Tasks to carry out ->
a) Using the article about Jewish communities and baseball, decide whether each statement agrees with it: (i) Andy Linker has written four books on baseball; (ii) Andy first connected with the sport by reading a biography of Hank Greenberg; (iii) Sandy Koufax skipped game 1 of the 1965 World Series for Yom Kippur. For each, give yes or no and quote the article's words that settle it.
b) In the article about Jewish communities and baseball, in which city did Andy Linker grow up?
c) Carry on the article about Jewish communities and baseball from its last sentence.

Document section ->
......

Jewish Community Has Long Love Affair with America’s Pastime

By Mary Klaus and Adam Grobman

Not many people know more about baseball than Andy Linker.

The longtime beat writer and chronicler of the Harrisburg Senators has written four books on the subject and has been watching the sport since he began attending games with his cousins in the 1960s.

As a Jewish kid growing up in Philadelphia, he connected with the sport while reading a biography on Sandy Koufax. “That first drew me in,” he remembers. “He had missed game 1 of the 1965 World Series to observe Yom Kippur – I became very immersed in it just as he had retired.”

Decades ago, Jewish immigrants to Harrisburg and similar communities small and large learned about baseball and made it their own, both as an activity of leisure and as a way to fit into local culture.

“The prominent sport going back to the 1920s was baseball,” says Andy. “You had a countless number of immigrants coming over from Eastern Europe and one of the ways that families realized they could assimilate into society was through sports.”

Alongside Koufax, Andy points to early Jewish superstars like Hank Greenberg as important to the greater community.

“There were so few (professional) Jewish players in the 1920s -1960s, and fewer who were stars,” he says. “It didn’t matter if they were from Harrisburg or Baltimore. Any community’s people would gravitate toward those players, read about them, and go out and see them play.”

......

Data ->
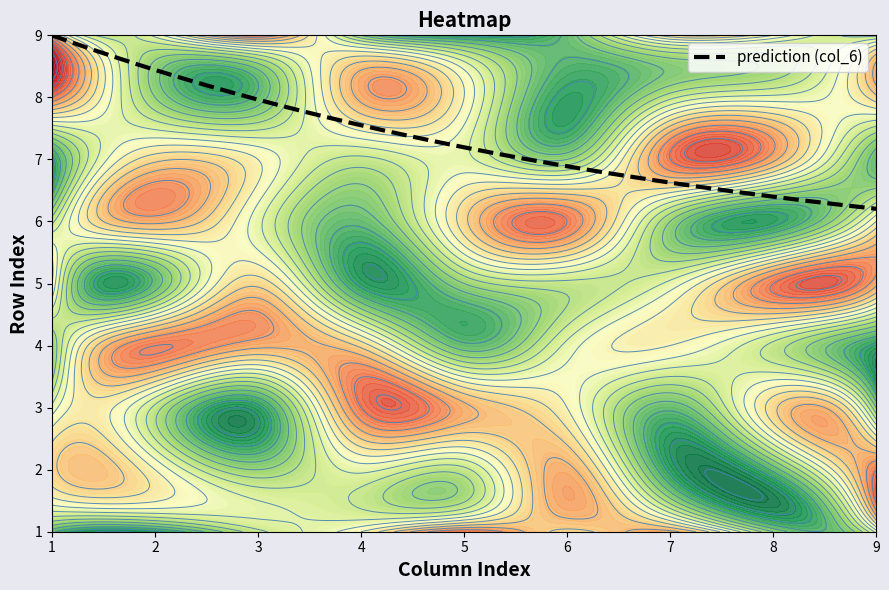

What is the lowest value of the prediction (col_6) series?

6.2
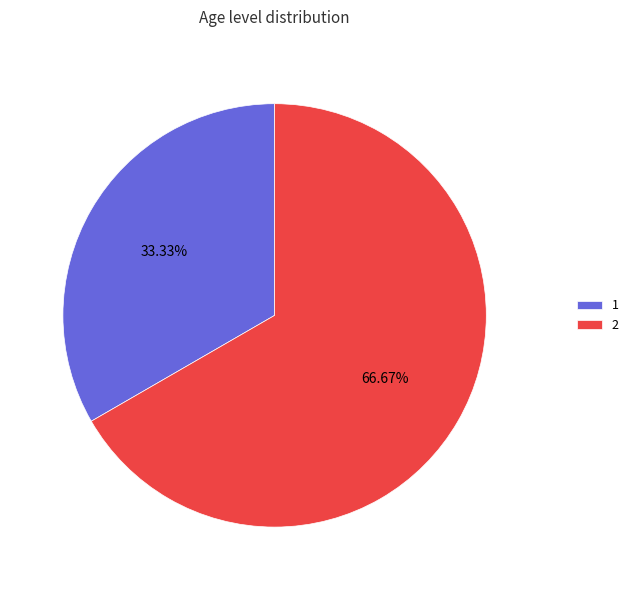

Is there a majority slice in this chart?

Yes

......

Results of the exercise ->
a)
(i) Yes: "has written four books on the subject"
(ii) No: "he connected with the sport while reading a biography on Sandy Koufax"
(iii) Yes: "He had missed game 1 of the 1965 World Series to observe Yom Kippur"

b) Philadelphia

c)
Michael Coleman, a local community member and baseball devotee, has been a fan of the sport since he was a six-year-old player on a Little League team. He still follows closely as he approaches his 80th birthday.

“Baseball is my favorite sport,” Coleman said, a Philadelphia Phillies fan. “Maybe football and basketball are more popular nationally, but for me, baseball is first.”

He expressed interest in attending the July 16th game at FNB Field between the Israel National Baseball Team (Team Israel), and the Cal Ripken All-Stars. Coleman’s love for baseball, like this community’s, goes back generations.

Phil Bloom, a Phillies fan and longtime sports broadcaster in both Pennsylvania and Kansas (and a former Harrisburg Senators public address announcer), shares this affinity for the baseball diamond.

“When my dad was growing up here, everyone seemed to love either the Phillies or the Baltimore Orioles,” Bloom said. “His generation and mine loved baseball.”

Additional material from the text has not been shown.